Leadership cannot be understood on the basis of mystical personality traits nor styles of interaction. Correlation studies of what kinds of people and what styles of interaction are characteristic of “effective” leaders are meaningless. Effective leaders exhibit the gamut of physical and psychological traits.

Leadership is a necessary function of human enterprise. Abundant studies in many settings demonstrate that in the absence of leadership, all enterprising collaboration collapses—Entropy rules.

The tasks of leadership can be understood functionally. These processes can and should be learned and mastered by everyone even though not everyone can act as leader because the shape of the relations between leadership and followership is pyramidal. When everyone understands the role of leader in relation to the role of followers, the pool of potential new leaders among followers is better prepared and followers are better equipped to understand the optimal relation between followership and leadership.

The core functions of leadership in relationship to followership are:

* Clarify, codify, communicate and continually renew a set of aims to which followership can subscribe. Alignment of purpose is the pointy end of the enterprise.
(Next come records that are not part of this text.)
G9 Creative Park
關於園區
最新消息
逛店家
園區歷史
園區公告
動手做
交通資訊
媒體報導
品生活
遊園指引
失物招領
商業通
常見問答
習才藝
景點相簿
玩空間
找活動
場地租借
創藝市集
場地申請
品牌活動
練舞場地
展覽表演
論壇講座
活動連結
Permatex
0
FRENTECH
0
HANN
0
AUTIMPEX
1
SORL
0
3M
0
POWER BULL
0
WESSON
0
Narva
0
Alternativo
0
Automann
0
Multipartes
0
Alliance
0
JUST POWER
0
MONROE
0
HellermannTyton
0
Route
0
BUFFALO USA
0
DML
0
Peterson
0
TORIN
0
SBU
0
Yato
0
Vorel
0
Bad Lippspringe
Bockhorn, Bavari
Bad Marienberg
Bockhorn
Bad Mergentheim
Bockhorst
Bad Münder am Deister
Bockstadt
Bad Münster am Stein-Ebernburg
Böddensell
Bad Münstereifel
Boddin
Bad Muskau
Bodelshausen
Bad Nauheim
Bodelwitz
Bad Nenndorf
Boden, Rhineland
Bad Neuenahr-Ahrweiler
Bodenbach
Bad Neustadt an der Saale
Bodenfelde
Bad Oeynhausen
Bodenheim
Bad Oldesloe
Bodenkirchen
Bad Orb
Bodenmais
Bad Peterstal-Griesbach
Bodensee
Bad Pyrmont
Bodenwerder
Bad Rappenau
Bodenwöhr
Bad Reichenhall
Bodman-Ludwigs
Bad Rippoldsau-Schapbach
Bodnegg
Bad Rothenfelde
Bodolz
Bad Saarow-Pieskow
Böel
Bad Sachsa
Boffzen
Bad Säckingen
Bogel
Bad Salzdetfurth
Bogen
* By every and all means, predict the future insofar as it applies to the aims of the enterprise in order to validate those aims and assess the risks associated with moving forward.

* Assume the responsibility and risk associated with the allocation of human and material resources to the system of enterprise in a manner that is consistent with leadership’s best, though always imperfect, understanding of future dangers and potential gains for all enterprise members.

* In concert with followership, invest the system of enterprise with methods that minimize risk to followers (who have no power to act on the system as a whole) so that they can operate and continuously improve the system with a minimum of fear.

The leader’s job is to hone the pointy end of the enterprise so that it can move forward with respect to its aims in the most effective manner possible. Leadership’s job is to bear the brunt of the risks inherent in moving forward by mastering the art of prediction. This requires a profound understanding of the nature of systems and variation.

A wise enterprise will invest in all its members, an understanding of the process of leading because to expect people to follow without teaching them what it means to lead is as useless as explaining an archer’s bow without explaining the arrow.

This summarizes a systems view of leadership and leaders who grasp the nature of their responsibilities and develop methods consistent with those responsibilities will do better at leading the system of enterprise of which they are a PART.